Glycine max Sec61 complex genes function in the soybean defense response to the parasitic nematode Heterodera glycines

The Glycine max (soybean) secretory pathway performs important roles during the defense response to Heterodera glycines parasitism. However, the involvement of some aspects of the secretory machinery remains unexamined. The Sec61 complex of the eukaryote secretory pathway is composed of Sec61-α, Sec61-β, and Sec61-γ which bind, forming a trimeric complex that imports proteins into the ER for their processing, transport, and secretion. Comparative analyses using Saccharomyces cerevisiae Sec61-α, Sec61-β, and Sec61-γ protein sequences show G. max has homologs of each, 4 Sec61-α, 6 Sec61-β, and 4 Sec61-γ paralogs. At least one paralog from each gene family is expressed in H. glycines-parasitized G. max root cells during its defense process.
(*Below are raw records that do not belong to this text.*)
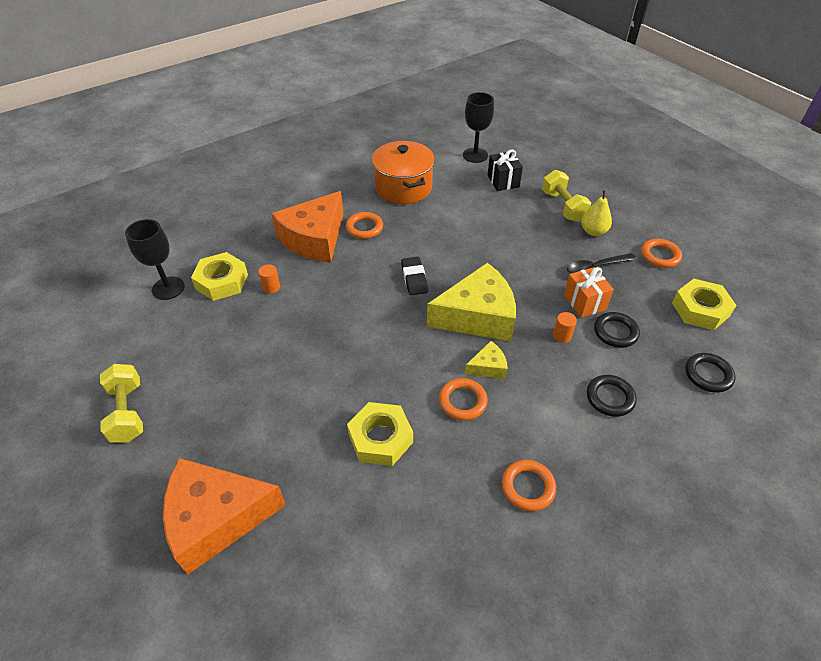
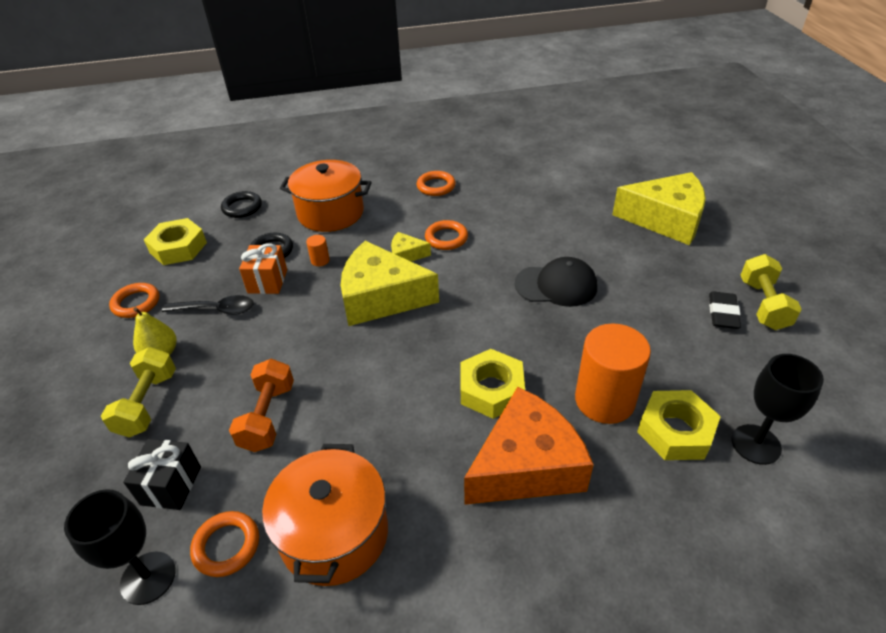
camera: 155 degrees left, 5 degrees down
orange cheese [163,458,286,574] -> yellow cheese [612,172,706,245]
orange cylinder [258,264,280,294] -> orange cylinder [575,324,651,424], size x2.47
orange ring [346,212,383,239] -> orange ring moved to [190,511,259,577]
yellow nut [347,402,413,466] -> yellow nut moved to [460,349,525,419]
black eraser [401,257,428,295] -> black eraser moved to [709,291,741,329]
black ring [587,375,637,417] -> orange pot [280,160,372,232]
none -> orange dumbbell [229,359,294,452]
none -> black cap [515,257,597,307]

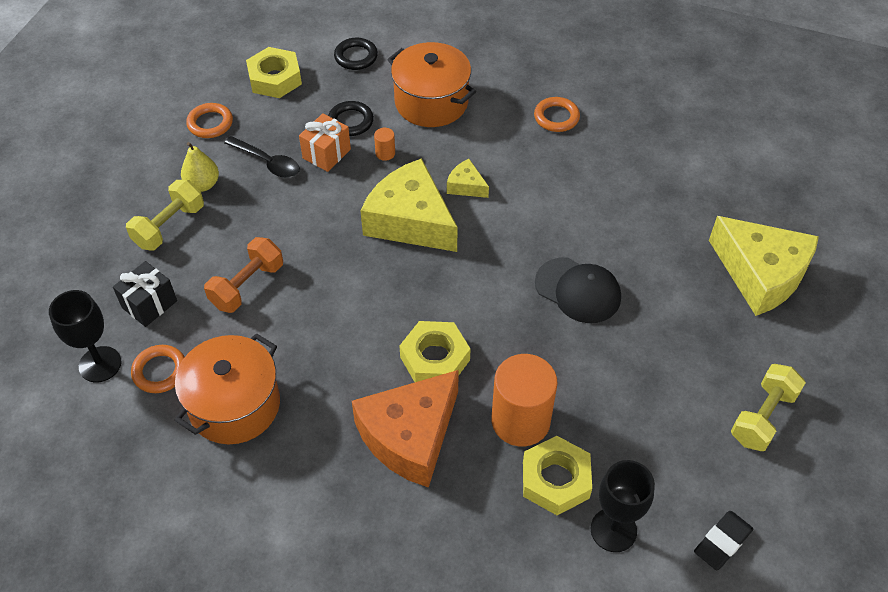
camera: 30 degrees right, 10 degrees up
orange ring [425,220,468,250] -> none
orange cheese [464,387,594,505] -> orange cheese turned 135 degrees clockwise [352,370,459,488]
black eraser [709,291,741,329] -> black eraser moved to [694,511,753,570]

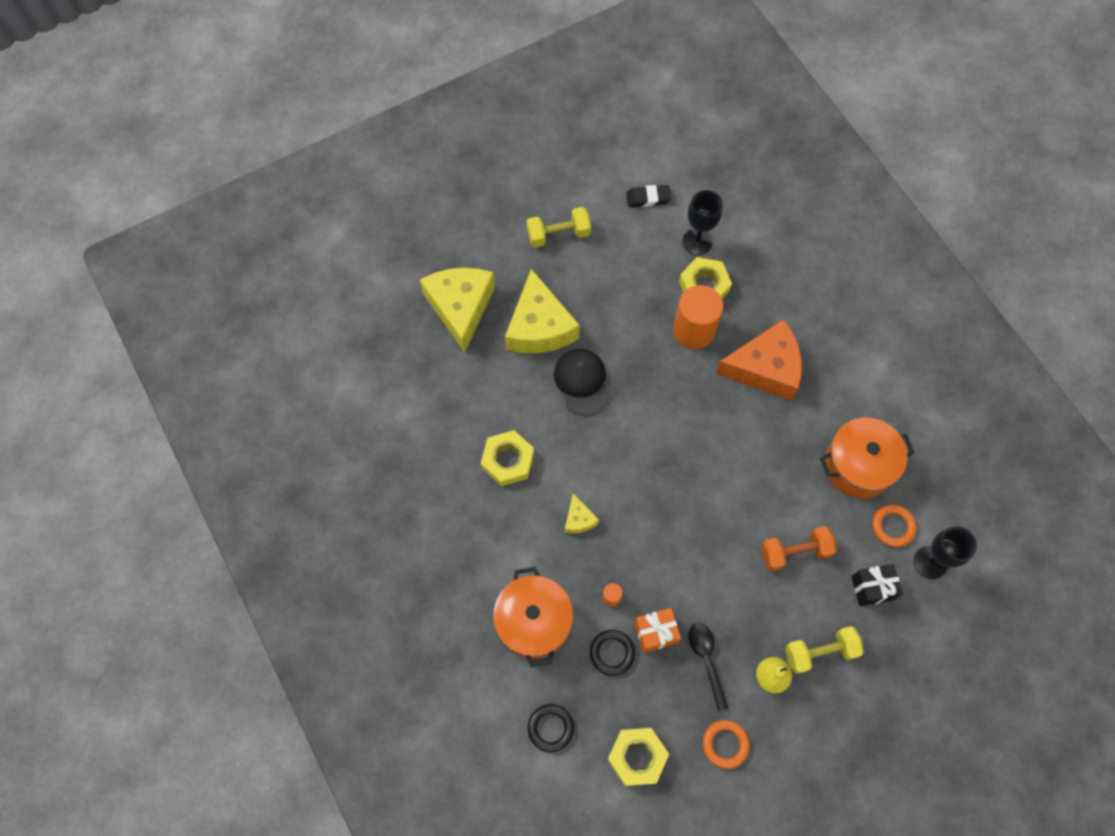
camera: 140 degrees left, 15 degrees up
yellow cheese [360,158,458,252] -> yellow cheese moved to [505,269,580,354]
yellow nut [400,321,470,382] -> yellow nut moved to [481,430,534,486]
orange ring [534,97,580,132] -> none

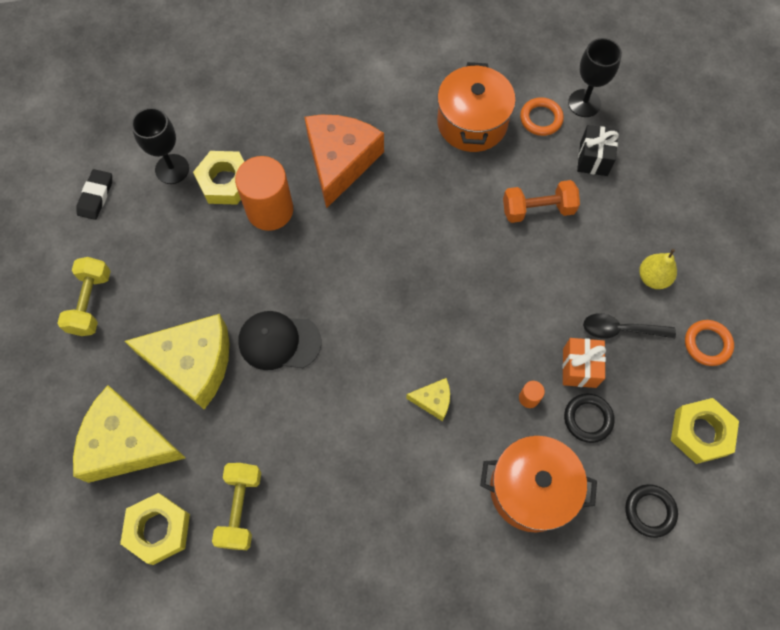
camera: 70 degrees left, 0 degrees up
yellow nut [481,430,534,486] -> yellow nut moved to [120,493,190,565]
orange dumbbell [761,526,837,571] -> orange dumbbell turned 75 degrees clockwise [503,180,580,223]
yellow dumbbell [785,626,864,674] -> yellow dumbbell moved to [212,463,261,550]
GmSec61-α, GmSec61-β, and GmSec61-γ overexpression in the H. glycines-susceptible G. max_{[Williams 82/PI 518671]} leads to an engineered defense response. In contrast, RNAi of GmSec61-α, GmSec61-β, and GmSec61-γ in the H. glycines-resistant G. max_{[Peking/PI 548402]} generates susceptibility. The combined opposite outcomes of GmSec61 overexpression and RNAi provide evidence that they function in the defense process, consistent with the hypothesis that the G. max secretion system plays a role in its defense to H. glycines parasitism. The identification of Sec61-α, Sec61-β, and Sec61-γ homologs in 51 additional flowering plants spanning 20 Orders and 26 Families including the agriculturally-important Beta vulgaris ssp. vulgaris (sugar beet) demonstrates a potentially broad defense role not limited to these plant species. Computational studies identified genes encoding proteins having signal peptides in B. vulgaris parasitized by H. schachtii but undergoing a defense response further demonstrating the importance of Sec61 translocon in resistance.